# virtual office in Dubai



## ArabianNights (Jul 23, 2011)

I have read some reports that anyone setting up a virtual presence in Dubai is carrying out an illegal practice. Companies such as Sentential Business Setup in Dubai, Serviced Offices in Dubai, Virtual Office UAE used to offer this service and now I have noticed that they have taken it off their website. Is it illegal to have a virtual office, which includes a Dubai mailing address and telephone answering service in your company's name?
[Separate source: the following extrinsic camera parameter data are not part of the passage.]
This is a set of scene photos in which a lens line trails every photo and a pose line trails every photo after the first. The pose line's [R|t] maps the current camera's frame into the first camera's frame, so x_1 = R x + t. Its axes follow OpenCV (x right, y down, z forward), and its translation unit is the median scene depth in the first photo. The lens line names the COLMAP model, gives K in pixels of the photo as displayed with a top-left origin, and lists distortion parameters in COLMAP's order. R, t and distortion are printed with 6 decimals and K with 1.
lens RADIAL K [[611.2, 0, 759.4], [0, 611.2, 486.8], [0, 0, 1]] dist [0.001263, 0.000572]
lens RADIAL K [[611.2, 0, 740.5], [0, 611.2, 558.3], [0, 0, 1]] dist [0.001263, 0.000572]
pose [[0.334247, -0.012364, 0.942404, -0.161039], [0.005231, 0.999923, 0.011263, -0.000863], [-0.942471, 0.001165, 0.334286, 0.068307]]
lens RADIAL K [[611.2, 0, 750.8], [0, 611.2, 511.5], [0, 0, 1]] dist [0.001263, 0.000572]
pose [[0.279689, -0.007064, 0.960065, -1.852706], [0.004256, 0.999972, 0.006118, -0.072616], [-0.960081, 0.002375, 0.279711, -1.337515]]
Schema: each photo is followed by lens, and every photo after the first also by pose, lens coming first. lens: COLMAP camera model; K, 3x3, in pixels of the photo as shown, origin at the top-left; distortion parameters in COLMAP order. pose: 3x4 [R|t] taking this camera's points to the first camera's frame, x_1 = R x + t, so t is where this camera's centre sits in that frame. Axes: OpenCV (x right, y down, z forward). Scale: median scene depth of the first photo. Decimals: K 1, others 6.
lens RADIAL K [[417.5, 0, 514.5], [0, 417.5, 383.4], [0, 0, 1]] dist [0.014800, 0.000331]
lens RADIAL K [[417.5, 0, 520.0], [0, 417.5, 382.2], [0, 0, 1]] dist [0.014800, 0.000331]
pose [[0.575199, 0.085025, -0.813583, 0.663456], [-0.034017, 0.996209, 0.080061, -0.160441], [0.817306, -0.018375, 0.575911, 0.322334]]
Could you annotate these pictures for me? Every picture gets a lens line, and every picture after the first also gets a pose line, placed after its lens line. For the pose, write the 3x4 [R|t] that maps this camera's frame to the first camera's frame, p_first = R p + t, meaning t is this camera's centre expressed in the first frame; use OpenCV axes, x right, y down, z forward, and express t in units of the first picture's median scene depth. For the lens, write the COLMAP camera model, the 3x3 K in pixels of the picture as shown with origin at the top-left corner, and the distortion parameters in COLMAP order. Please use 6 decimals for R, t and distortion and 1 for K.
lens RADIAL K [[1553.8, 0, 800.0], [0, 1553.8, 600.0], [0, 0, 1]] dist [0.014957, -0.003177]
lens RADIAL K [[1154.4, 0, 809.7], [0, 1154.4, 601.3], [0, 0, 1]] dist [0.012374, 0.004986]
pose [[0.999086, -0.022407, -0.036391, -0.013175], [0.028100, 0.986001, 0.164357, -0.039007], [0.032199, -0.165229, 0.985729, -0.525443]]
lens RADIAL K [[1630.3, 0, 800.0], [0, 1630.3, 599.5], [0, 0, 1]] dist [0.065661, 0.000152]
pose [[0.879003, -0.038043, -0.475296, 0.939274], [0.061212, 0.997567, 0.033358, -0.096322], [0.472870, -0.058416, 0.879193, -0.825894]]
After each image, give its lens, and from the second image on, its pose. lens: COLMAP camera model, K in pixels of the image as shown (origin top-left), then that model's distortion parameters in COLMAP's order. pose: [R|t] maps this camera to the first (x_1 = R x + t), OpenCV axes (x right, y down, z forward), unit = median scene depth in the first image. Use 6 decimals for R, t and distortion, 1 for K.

Anyone used Sentinel before and what do you think of their service?

Thanks


----------



## ArabianNights (Jul 23, 2011)

Come on, people, someone MUST know!


----------



## tornado009 (Sep 6, 2011)

yea my friend its true, if u will take trade license and u dont like to have office so u can use that to work as freelancer , but for LLC not allowed , and its ok for feezone like JLT,RAK free zome it cost around 13K for virtual office , hope this details it will help ,, thx


----------



## ArabianNights (Jul 23, 2011)

tornado009 said:


> yea my friend its true, if u will take trade license and u dont like to have office so u can use that to work as freelancer , but for LLC not allowed , and its ok for feezone like JLT,RAK free zome it cost around 13K for virtual office , hope this details it will help ,, thx


Ohhhh, Shukran, shukran 3alayk ya tornado lol .... appreciate the info!


----------



## tornado009 (Sep 6, 2011)

ya hala o gala


----------



## Jynxgirl (Nov 27, 2009)

Posts have to be in english or they will get deleted by mods.


----------



## tornado009 (Sep 6, 2011)

ok sorry for that , i'm just telling him u are welcome ,,,


----------



## Jynxgirl (Nov 27, 2009)

I pretty much understood what you wrote, but the mods cant understand all the languages and so... everyone has to post in english. Just wanted to warn you before the mods slapped your hand. :tongue1:


----------



## tornado009 (Sep 6, 2011)

Thank u alot


----------



## ArabianNights (Jul 23, 2011)

lol sorry, i just said thank you :/


----------



## Centennial (May 9, 2012)

A sincere thanks for this virtual office information. I need this information a lot. It seems to be quite better. Thank you so much


----------